The line with "thumb ip: (242, 169)", the line with "middle pip: (198, 233)", and all lines between them in the material below: return these exactly, and no others.

Material shown –
================
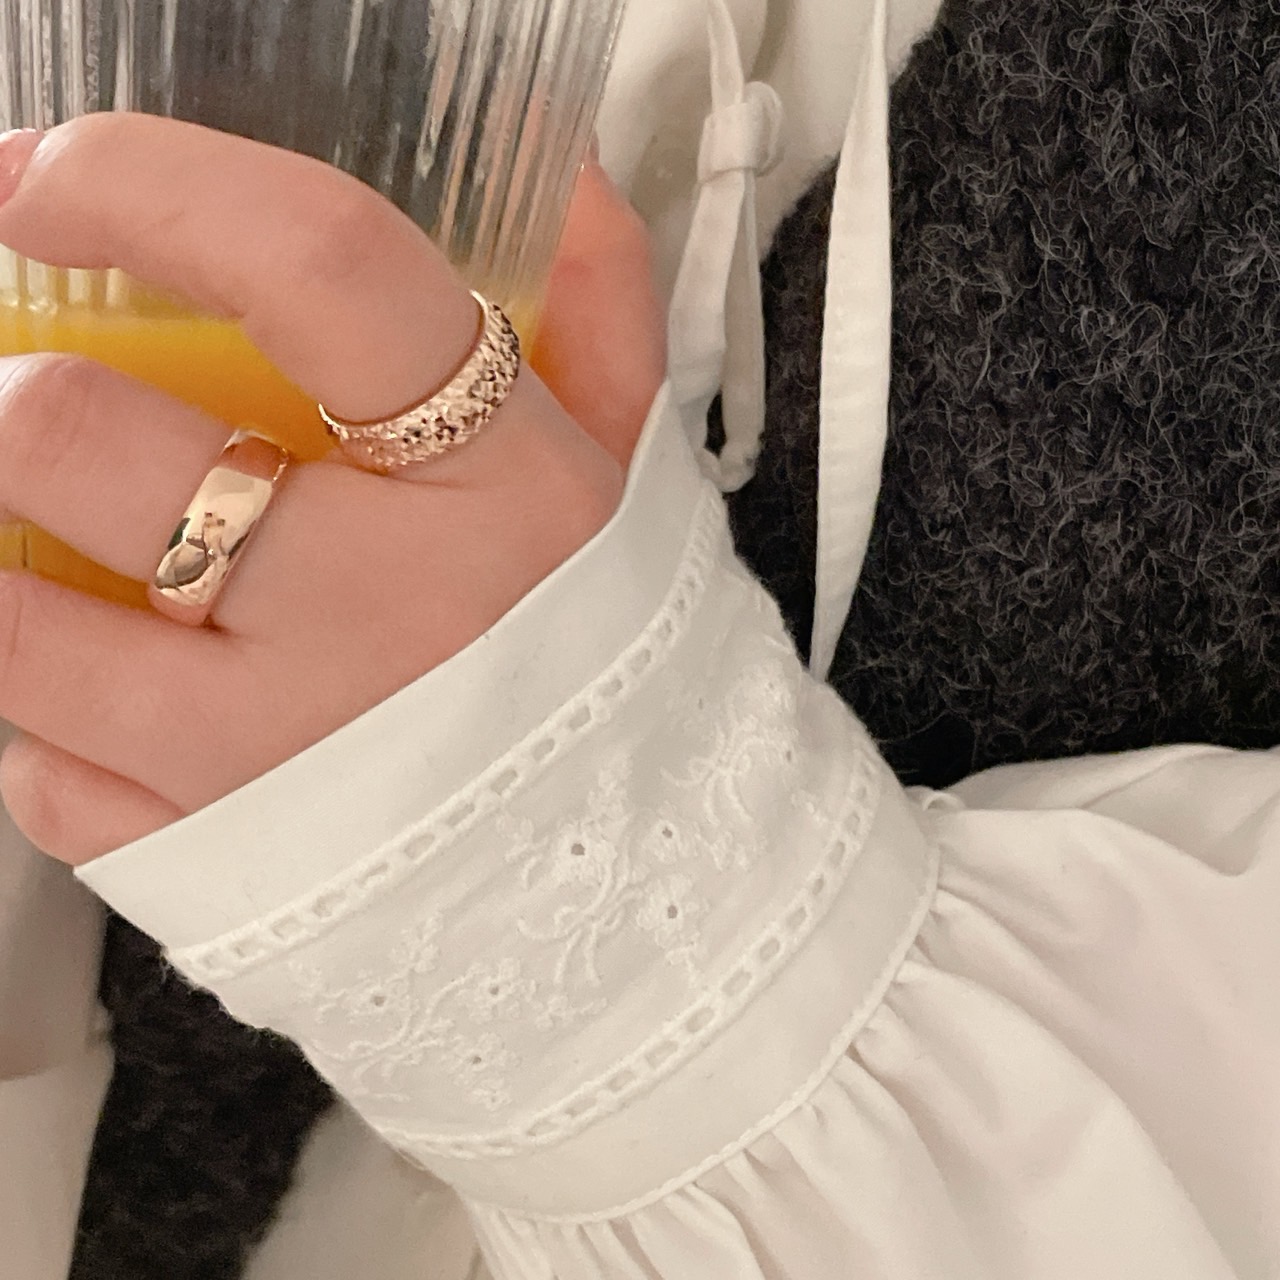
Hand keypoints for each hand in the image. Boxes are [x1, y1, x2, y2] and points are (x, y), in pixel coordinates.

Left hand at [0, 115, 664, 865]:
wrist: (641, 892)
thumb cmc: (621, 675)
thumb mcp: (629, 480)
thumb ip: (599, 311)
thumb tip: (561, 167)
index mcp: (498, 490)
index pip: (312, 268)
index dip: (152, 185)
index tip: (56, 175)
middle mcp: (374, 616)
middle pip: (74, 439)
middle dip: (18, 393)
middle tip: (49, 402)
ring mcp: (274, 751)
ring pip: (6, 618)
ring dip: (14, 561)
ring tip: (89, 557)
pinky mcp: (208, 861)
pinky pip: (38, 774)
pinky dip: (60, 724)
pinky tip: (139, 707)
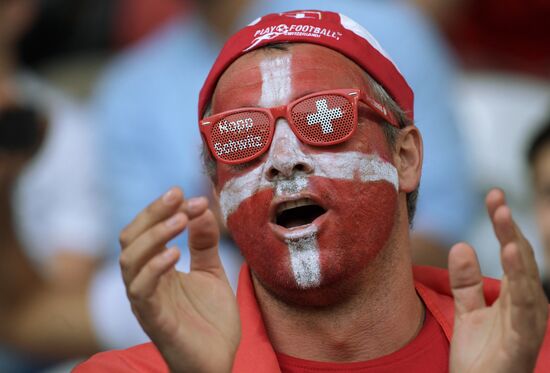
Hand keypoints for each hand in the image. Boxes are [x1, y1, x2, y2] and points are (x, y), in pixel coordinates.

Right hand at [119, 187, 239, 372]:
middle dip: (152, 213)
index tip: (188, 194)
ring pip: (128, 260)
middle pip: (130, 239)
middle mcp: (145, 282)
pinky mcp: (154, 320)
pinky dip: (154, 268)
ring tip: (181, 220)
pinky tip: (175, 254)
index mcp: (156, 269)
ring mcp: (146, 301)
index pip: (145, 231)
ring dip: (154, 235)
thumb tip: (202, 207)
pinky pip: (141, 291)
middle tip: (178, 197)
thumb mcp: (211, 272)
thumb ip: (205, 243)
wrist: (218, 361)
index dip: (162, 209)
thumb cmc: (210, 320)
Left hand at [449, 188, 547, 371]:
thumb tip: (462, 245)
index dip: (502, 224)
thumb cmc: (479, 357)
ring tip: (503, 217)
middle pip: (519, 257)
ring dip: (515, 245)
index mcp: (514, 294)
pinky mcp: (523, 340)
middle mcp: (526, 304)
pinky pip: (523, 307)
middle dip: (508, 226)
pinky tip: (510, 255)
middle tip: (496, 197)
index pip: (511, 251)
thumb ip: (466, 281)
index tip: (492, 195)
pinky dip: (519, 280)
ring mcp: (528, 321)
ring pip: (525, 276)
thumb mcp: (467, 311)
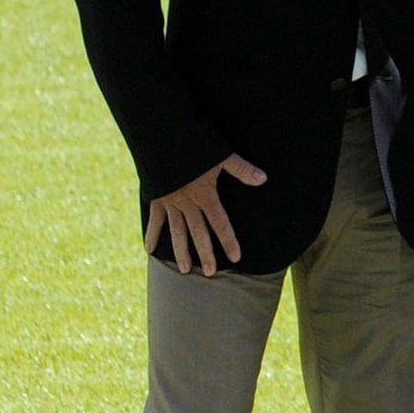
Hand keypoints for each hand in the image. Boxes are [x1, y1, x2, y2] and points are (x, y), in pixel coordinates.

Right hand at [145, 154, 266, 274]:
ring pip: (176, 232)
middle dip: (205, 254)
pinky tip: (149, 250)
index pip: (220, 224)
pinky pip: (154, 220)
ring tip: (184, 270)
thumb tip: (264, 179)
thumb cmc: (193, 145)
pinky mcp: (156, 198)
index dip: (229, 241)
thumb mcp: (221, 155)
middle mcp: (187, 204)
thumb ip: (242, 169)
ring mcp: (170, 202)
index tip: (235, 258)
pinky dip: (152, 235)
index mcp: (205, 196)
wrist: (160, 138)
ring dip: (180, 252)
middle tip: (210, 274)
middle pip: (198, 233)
================
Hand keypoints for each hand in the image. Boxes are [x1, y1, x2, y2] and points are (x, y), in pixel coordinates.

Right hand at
================
Task response –
thumb ip: (242, 169)
ring mcp: (170, 202)
index tip: (235, 258)
pinky dip: (152, 235)
index mcp: (205, 196)
wrist: (160, 138)
ring dip: (180, 252)
middle tip: (210, 274)
middle pip: (198, 233)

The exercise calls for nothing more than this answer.